Assignment —
Reproduce the items below, replacing every "HDMI cable" with "DisplayPort cable" and leaving everything else unchanged.

Data in this exercise —
________________

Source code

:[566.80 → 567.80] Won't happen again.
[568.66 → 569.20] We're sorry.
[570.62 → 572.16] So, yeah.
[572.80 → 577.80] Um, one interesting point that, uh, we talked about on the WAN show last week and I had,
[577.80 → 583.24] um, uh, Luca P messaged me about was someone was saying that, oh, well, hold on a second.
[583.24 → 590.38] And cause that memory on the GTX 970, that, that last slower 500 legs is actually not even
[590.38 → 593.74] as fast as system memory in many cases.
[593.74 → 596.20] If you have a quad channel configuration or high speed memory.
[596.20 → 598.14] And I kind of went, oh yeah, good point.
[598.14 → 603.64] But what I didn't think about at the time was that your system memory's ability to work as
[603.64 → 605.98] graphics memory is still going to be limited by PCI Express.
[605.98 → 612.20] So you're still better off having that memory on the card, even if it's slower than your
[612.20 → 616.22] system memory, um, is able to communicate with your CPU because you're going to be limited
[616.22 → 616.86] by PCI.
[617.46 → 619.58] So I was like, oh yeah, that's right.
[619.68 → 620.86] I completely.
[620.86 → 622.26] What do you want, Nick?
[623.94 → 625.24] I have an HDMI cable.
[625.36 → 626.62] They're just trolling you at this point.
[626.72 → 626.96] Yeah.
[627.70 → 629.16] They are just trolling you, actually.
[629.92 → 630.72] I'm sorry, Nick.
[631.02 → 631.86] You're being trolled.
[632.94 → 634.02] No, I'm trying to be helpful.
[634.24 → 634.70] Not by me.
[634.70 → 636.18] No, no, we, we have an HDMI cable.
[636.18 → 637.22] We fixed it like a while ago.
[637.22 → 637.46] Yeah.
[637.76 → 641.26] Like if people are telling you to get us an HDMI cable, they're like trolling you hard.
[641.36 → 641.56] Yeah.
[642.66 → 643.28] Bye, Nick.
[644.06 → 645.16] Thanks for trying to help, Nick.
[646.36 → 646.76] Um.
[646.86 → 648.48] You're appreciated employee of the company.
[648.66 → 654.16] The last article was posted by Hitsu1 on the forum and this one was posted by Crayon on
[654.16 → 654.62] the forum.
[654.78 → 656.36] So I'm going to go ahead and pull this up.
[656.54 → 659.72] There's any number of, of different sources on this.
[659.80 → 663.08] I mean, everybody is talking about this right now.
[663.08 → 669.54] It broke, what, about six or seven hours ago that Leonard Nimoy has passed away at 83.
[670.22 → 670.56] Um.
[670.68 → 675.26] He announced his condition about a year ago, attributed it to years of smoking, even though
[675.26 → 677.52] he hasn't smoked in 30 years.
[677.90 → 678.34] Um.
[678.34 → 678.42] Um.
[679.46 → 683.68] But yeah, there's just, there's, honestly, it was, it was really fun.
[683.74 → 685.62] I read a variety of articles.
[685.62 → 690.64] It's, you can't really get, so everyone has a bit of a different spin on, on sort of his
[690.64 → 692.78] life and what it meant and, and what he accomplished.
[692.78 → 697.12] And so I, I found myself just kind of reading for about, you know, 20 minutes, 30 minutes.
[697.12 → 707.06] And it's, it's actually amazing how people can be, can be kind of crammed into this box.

________________

Reply —
Source code

:[566.80 → 567.80] Won't happen again.
[568.66 → 569.20] We're sorry.
[570.62 → 572.16] So, yeah.
[572.80 → 577.80] Um, one interesting point that, uh, we talked about on the WAN show last week and I had,
[577.80 → 583.24] um, uh, Luca P messaged me about was someone was saying that, oh, well, hold on a second.
[583.24 → 590.38] And cause that memory on the GTX 970, that, that last slower 500 legs is actually not even
[590.38 → 593.74] as fast as system memory in many cases.
[593.74 → 596.20] If you have a quad channel configuration or high speed memory.
[596.20 → 598.14] And I kind of went, oh yeah, good point.
[598.14 → 603.64] But what I didn't think about at the time was that your system memory's ability to work as
[603.64 → 605.98] graphics memory is still going to be limited by PCI Express.
[605.98 → 612.20] So you're still better off having that memory on the card, even if it's slower than your
[612.20 → 616.22] system memory, um, is able to communicate with your CPU because you're going to be limited
[616.22 → 616.86] by PCI.
[617.46 → 619.58] So I was like, oh yeah, that's right.
[619.68 → 620.86] I completely.
[620.86 → 622.26] What do you want, Nick?
[623.94 → 625.24] I have an DisplayPort cable.
[625.36 → 626.62] They're just trolling you at this point.
[626.72 → 626.96] Yeah.
[627.70 → 629.16] They are just trolling you, actually.
[629.92 → 630.72] I'm sorry, Nick.
[631.02 → 631.86] You're being trolled.
[632.94 → 634.02] No, I'm trying to be helpful.
[634.24 → 634.70] Not by me.
[634.70 → 636.18] No, no, we, we have an DisplayPort cable.
[636.18 → 637.22] We fixed it like a while ago.
[637.22 → 637.46] Yeah.
[637.76 → 641.26] Like if people are telling you to get us an DisplayPort cable, they're like trolling you hard.
[641.36 → 641.56] Yeah.
[642.66 → 643.28] Bye, Nick.
[644.06 → 645.16] Thanks for trying to help, Nick.
[646.36 → 646.76] Um.
[646.86 → 648.48] You're appreciated employee of the company.
[648.66 → 654.16] The last article was posted by Hitsu1 on the forum and this one was posted by Crayon on
[654.16 → 654.62] the forum.
[654.78 → 656.36] So I'm going to go ahead and pull this up.
[656.54 → 659.72] There's any number of, of different sources on this.
[659.80 → 663.08] I mean, everybody is talking about this right now.
[663.08 → 669.54] It broke, what, about six or seven hours ago that Leonard Nimoy has passed away at 83.
[670.22 → 670.56] Um.
[670.68 → 675.26] He announced his condition about a year ago, attributed it to years of smoking, even though
[675.26 → 677.52] he hasn't smoked in 30 years.
[677.90 → 678.34] Um.
[678.34 → 678.42] Um.
[679.46 → 683.68] But yeah, there's just, there's, honestly, it was, it was really fun.
[683.74 → 685.62] I read a variety of articles.
[685.62 → 690.64] It's, you can't really get, so everyone has a bit of a different spin on, on sort of his
[690.64 → 692.78] life and what it meant and, and what he accomplished.
[692.78 → 697.12] And so I, I found myself just kind of reading for about, you know, 20 minutes, 30 minutes.
[697.12 → 707.06] And it's, it's actually amazing how people can be, can be kind of crammed into this box.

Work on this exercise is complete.